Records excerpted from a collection
☆ ☆ ☆ ☆ ☆ ☆ ☆
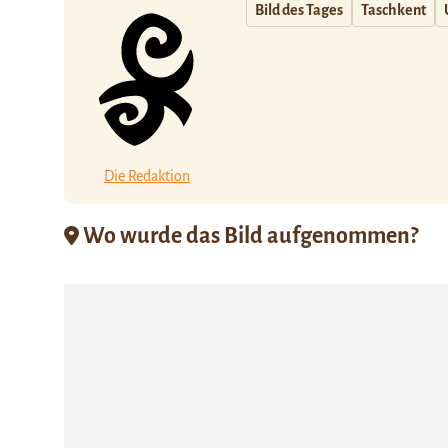
Bild des Tages
Taschkent
Die Redaktion
Wo wurde das Bild aufgenommen?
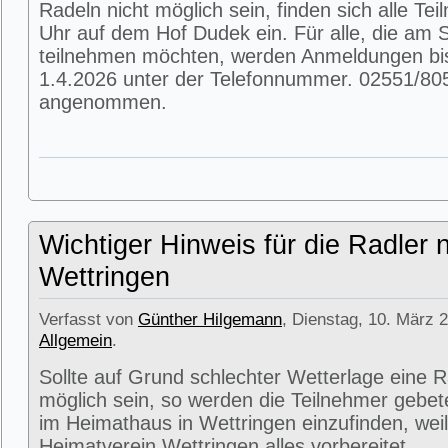
Radeln nicht möglich sein, finden sich alle T
Uhr auf dem Hof Dudek ein. Für alle, die am
teilnehmen möchten, werden Anmeldungen bi
1.4.2026 unter der Telefonnummer. 02551/80
angenommen.
Wichtiger Hinweis für die Radler 
Wettringen
Verfasst von
Günther Hilgemann
, Dienstag, 10. März 2
Allgemein
.
Sollte auf Grund schlechter Wetterlage eine R
möglich sein, so werden die Teilnehmer gebet
im Heimathaus in Wettringen einzufinden, weil
Heimatverein Wettringen alles vorbereitet.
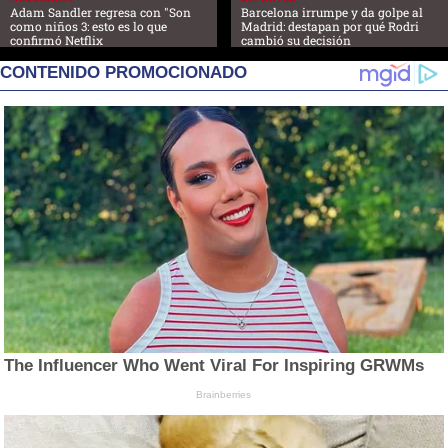
Adam Sandler regresa con "Son
Barcelona irrumpe y da golpe al
como niños 3: esto es lo que
Madrid: destapan por qué Rodri
confirmó Netflix
cambió su decisión
CONTENIDO PROMOCIONADO
The Influencer Who Went Viral For Inspiring GRWMs
Brainberries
☆ ☆ ☆ ☆ ☆ ☆ ☆
* **TASK DIRECTIONS**
Collect the lines of the records that include the string "Bild".

* **EXERCISE OUTPUT**
Bild des Tages
Wo wurde das Bild aufgenommen?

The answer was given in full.